The Intel® Advanced Vector Extensions (Intel® AVX) intrinsics are assembly-coded functions that call on Intel® AVX instructions, which are new vector SIMD instruction extensions for the IA-32 and Intel® 64 architectures. The Intel® Advanced Vector Extensions are architecturally similar to the Intel® Streaming SIMD Extensions (Intel® SSE) and double-precision floating-point portions of Intel® SSE2.
The prototypes for the Intel® AVX intrinsics are available in the immintrin.h file.
The Intel®
AVX intrinsics are supported on the IA-32 and Intel® 64 architectures built from 32nm process technology. They map directly to the Intel® AVX new instructions and other enhanced 128-bit SIMD instructions.
The Intel® Advanced Vector Extensions (Intel®
AVX) introduces 256-bit vector processing capability and includes two components on the Intel processor generations built from 32nm process and beyond:
- The first generation Intel®
AVX provides 256-bit SIMD register support, 256-bit vector floating-point instructions, enhancements to 128-bit SIMD instructions, and
support for three and four operand syntax.

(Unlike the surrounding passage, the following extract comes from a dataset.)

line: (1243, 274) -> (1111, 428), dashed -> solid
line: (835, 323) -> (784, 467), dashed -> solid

- The Fused Multiply-Add (FMA) is another extension of Intel®
AVX that provides floating-point, fused multiply-add instructions supporting 256-bit and 128-bit SIMD vectors.
Functional Overview
Intel®
AVX and FMA provide comprehensive functional improvements over previous generations of SIMD instruction extensions. The functional improvements include:
- 256-bit floating-point arithmetic primitives: Intel®
AVX
enhances existing 128-bit floating-point arithmetic instructions with 256-bit capabilities for floating-point processing. FMA provides additional set of 256-bit floating-point processing capabilities with a rich set of fused-multiply-add and fused multiply-subtract primitives.

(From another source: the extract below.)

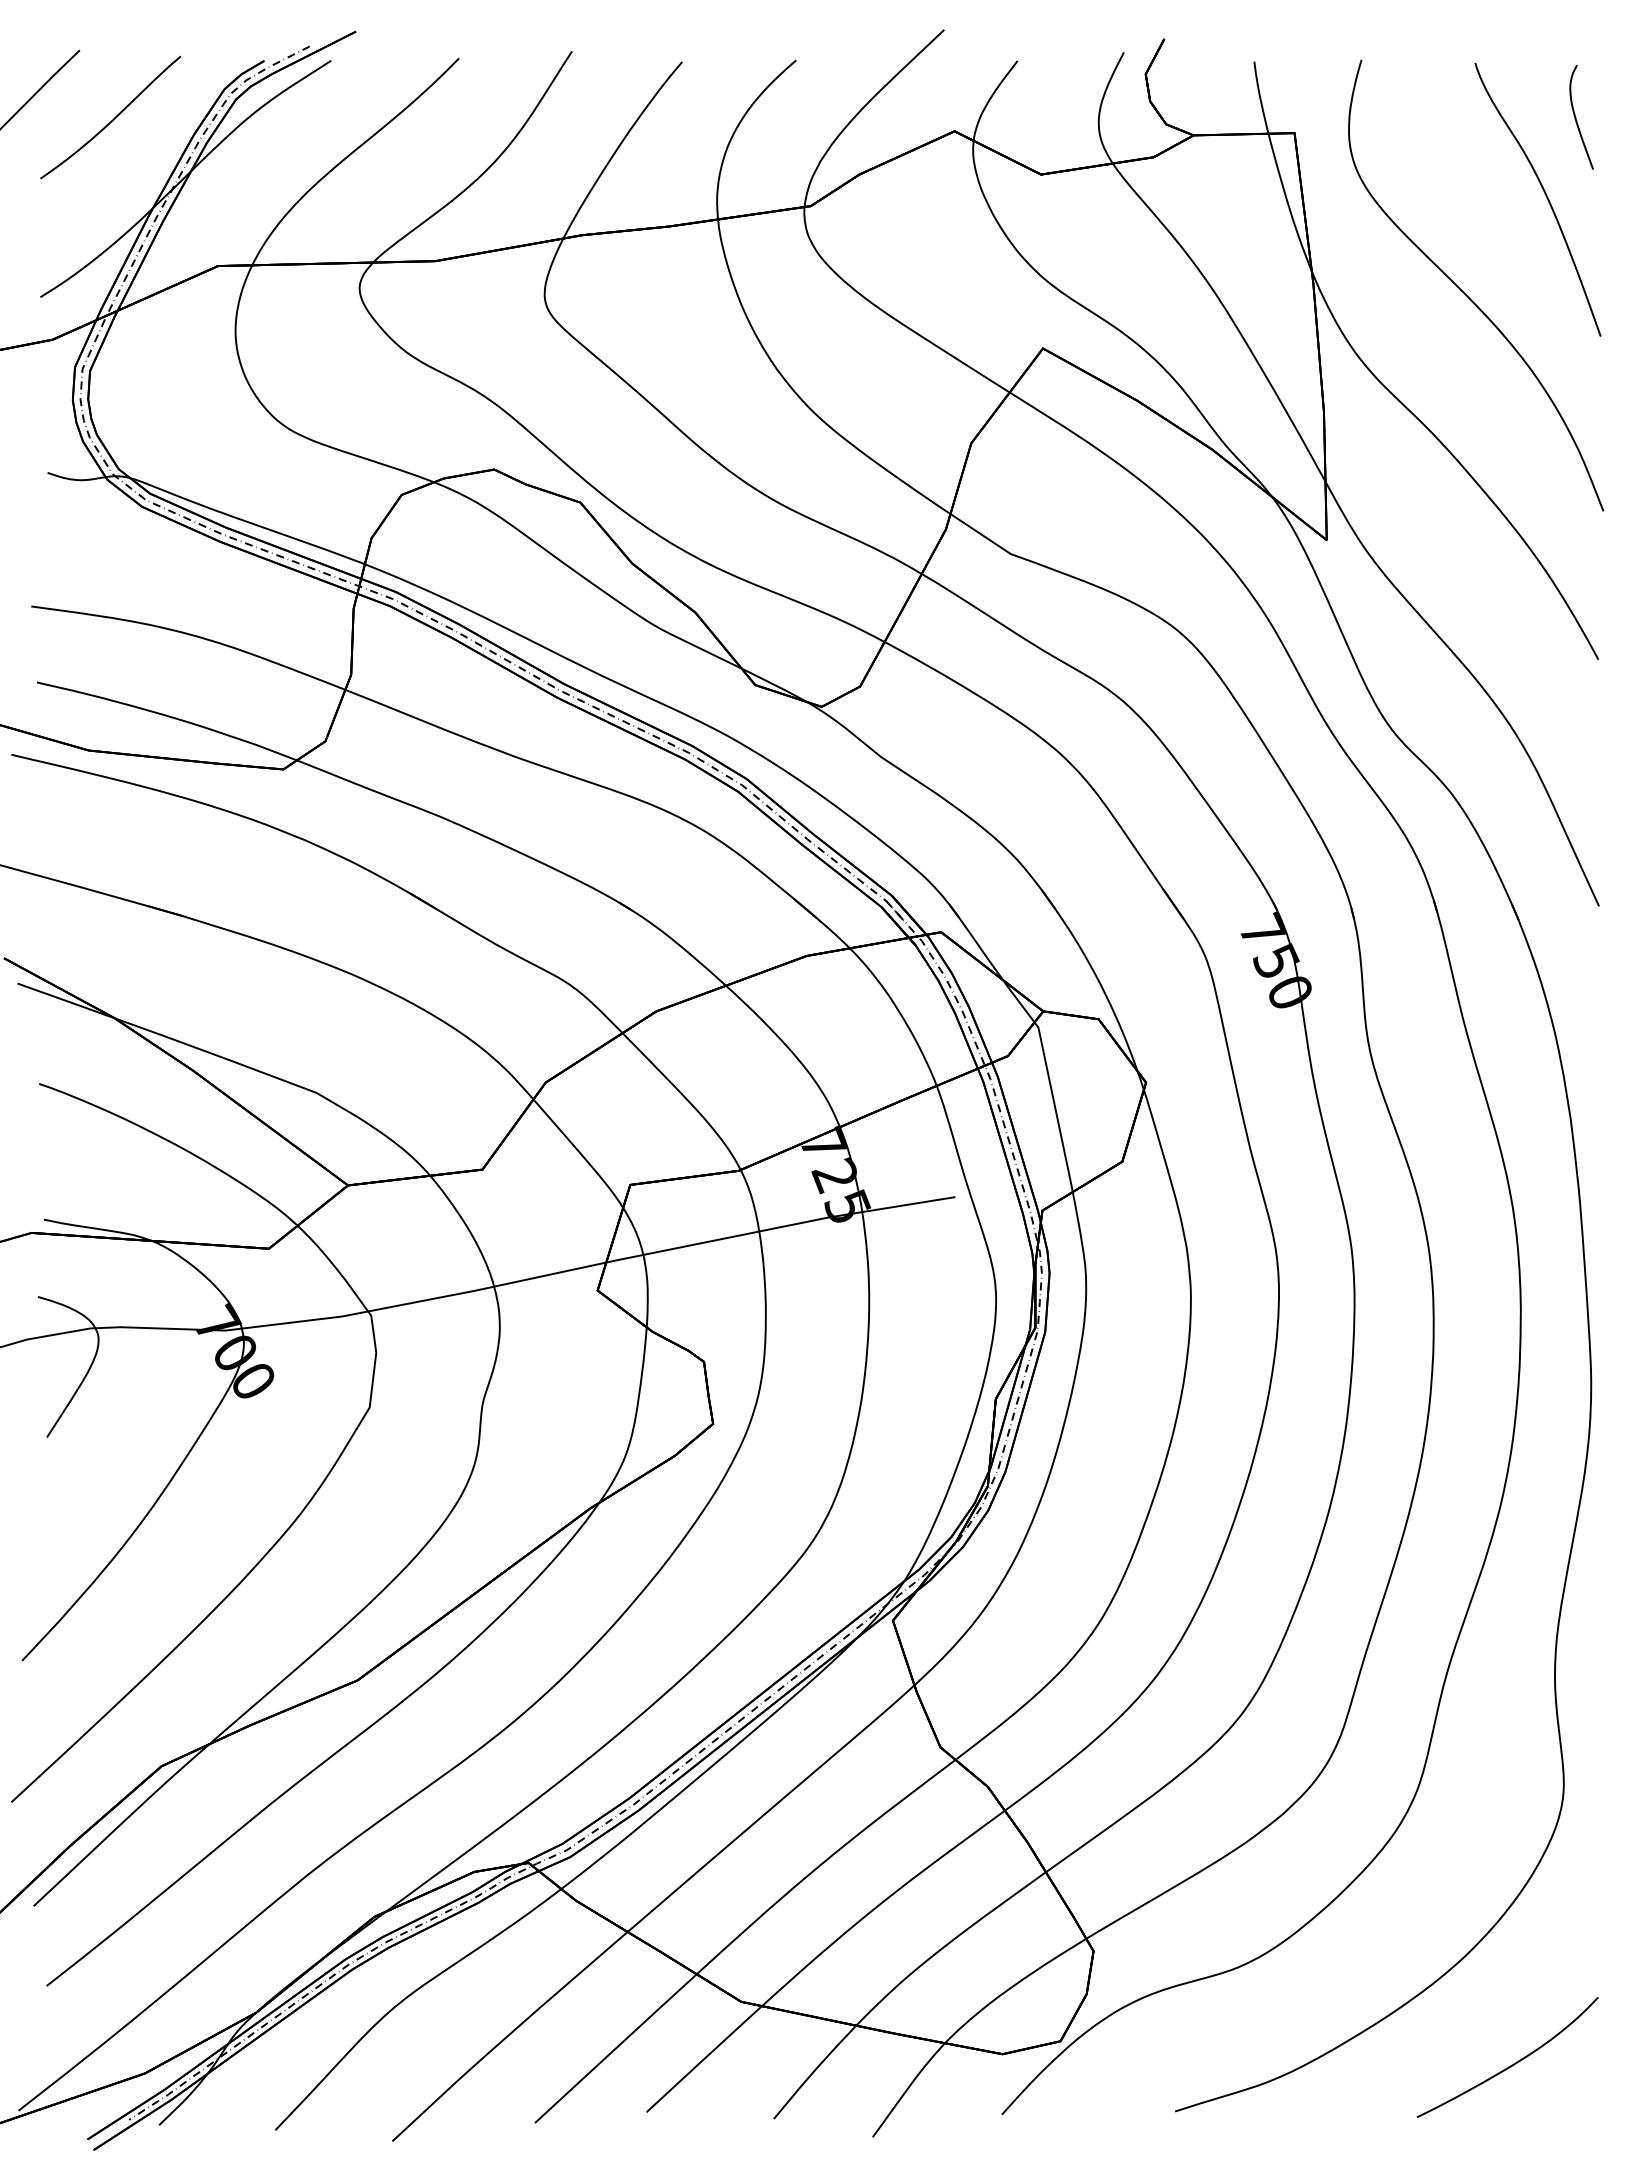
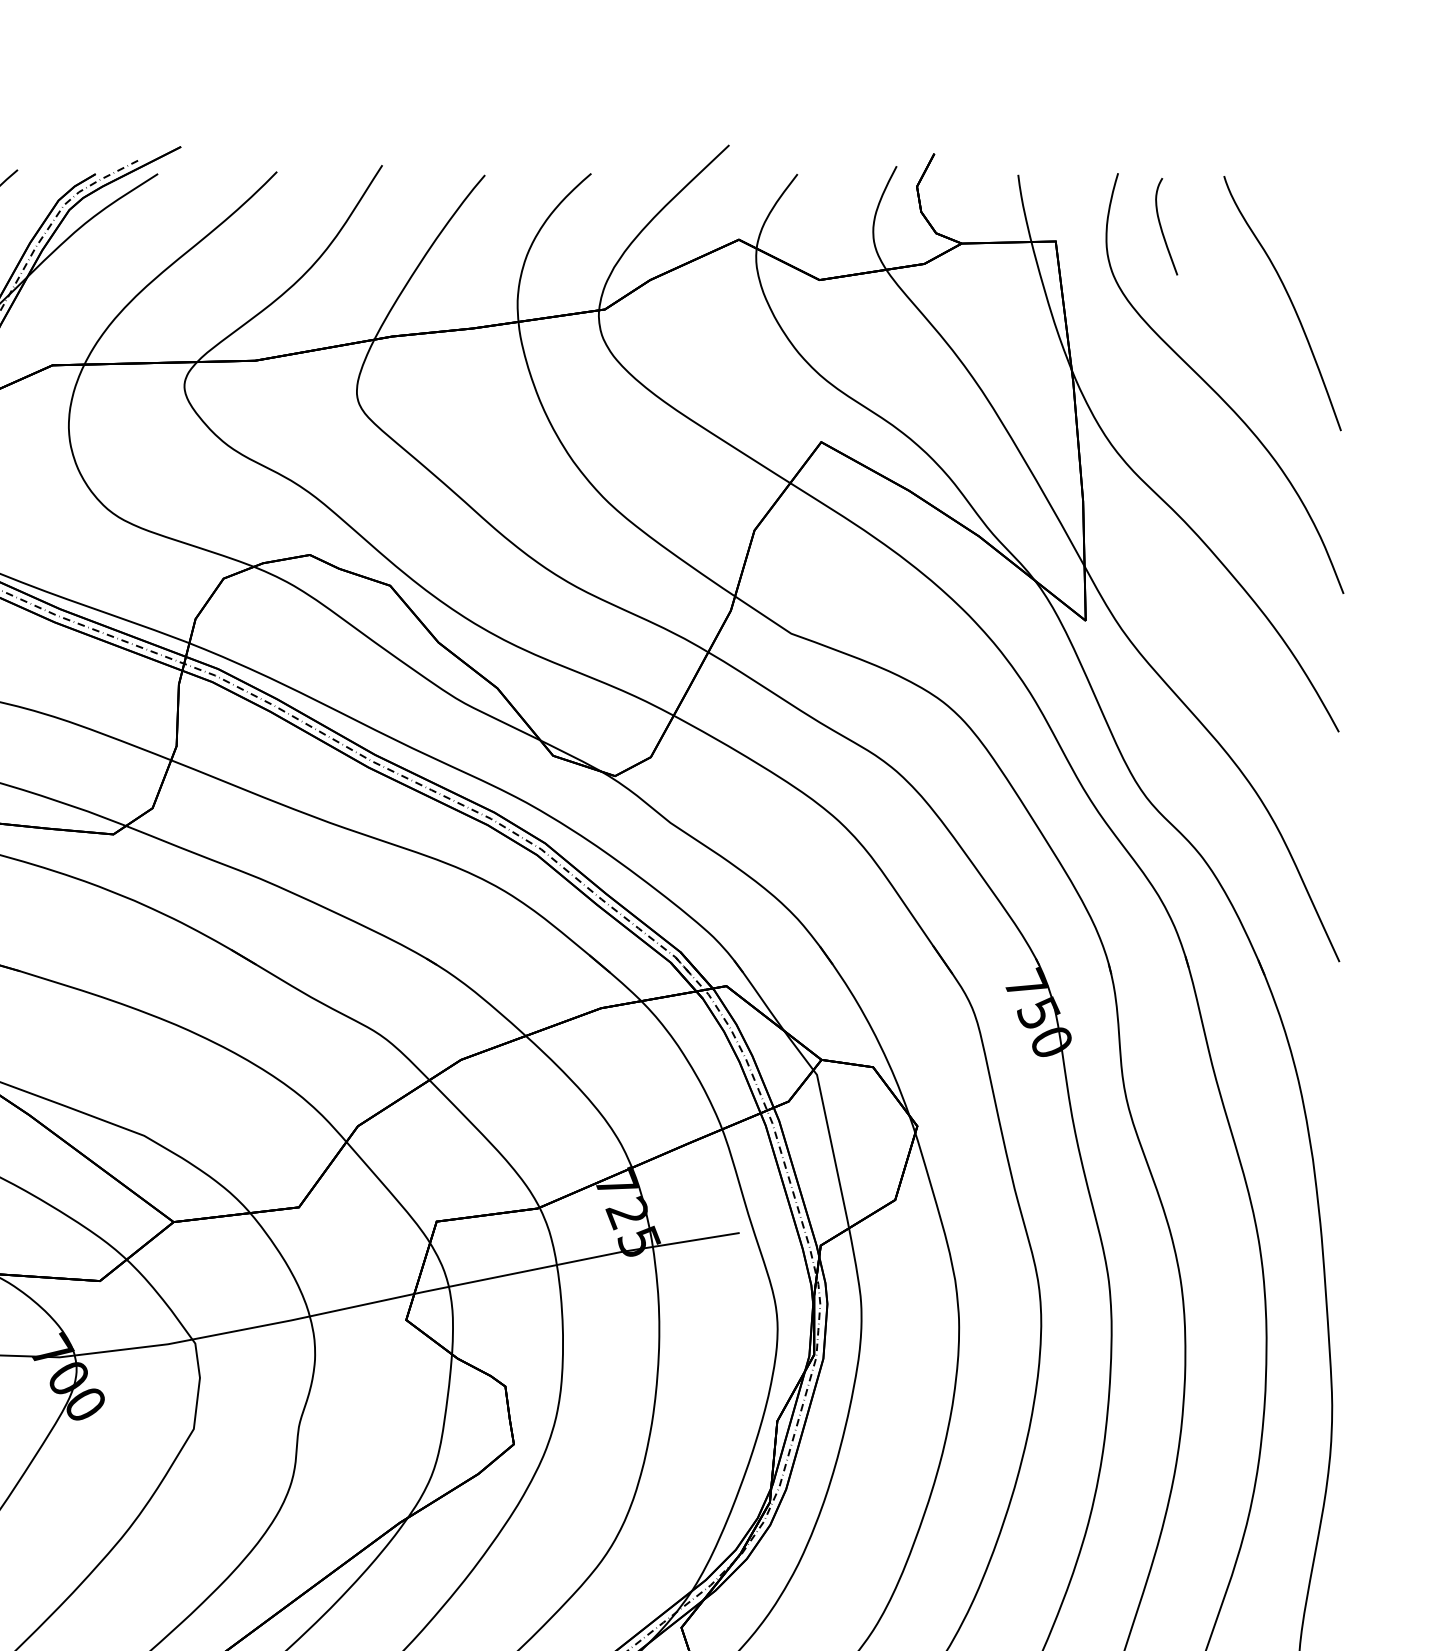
curve: (1576, 117) -> (1161, 226), moved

- Enhancements for flexible SIMD data movements: Intel®
AVX
provides a number of new data movement primitives to enable efficient SIMD programming in relation to loading non-unit-strided data into SIMD registers, intra-register SIMD data manipulation, conditional expression and branch handling, etc. Enhancements for SIMD data movement primitives cover 256-bit and 128-bit vector floating-point data, and across 128-bit integer SIMD data processing using VEX-encoded instructions.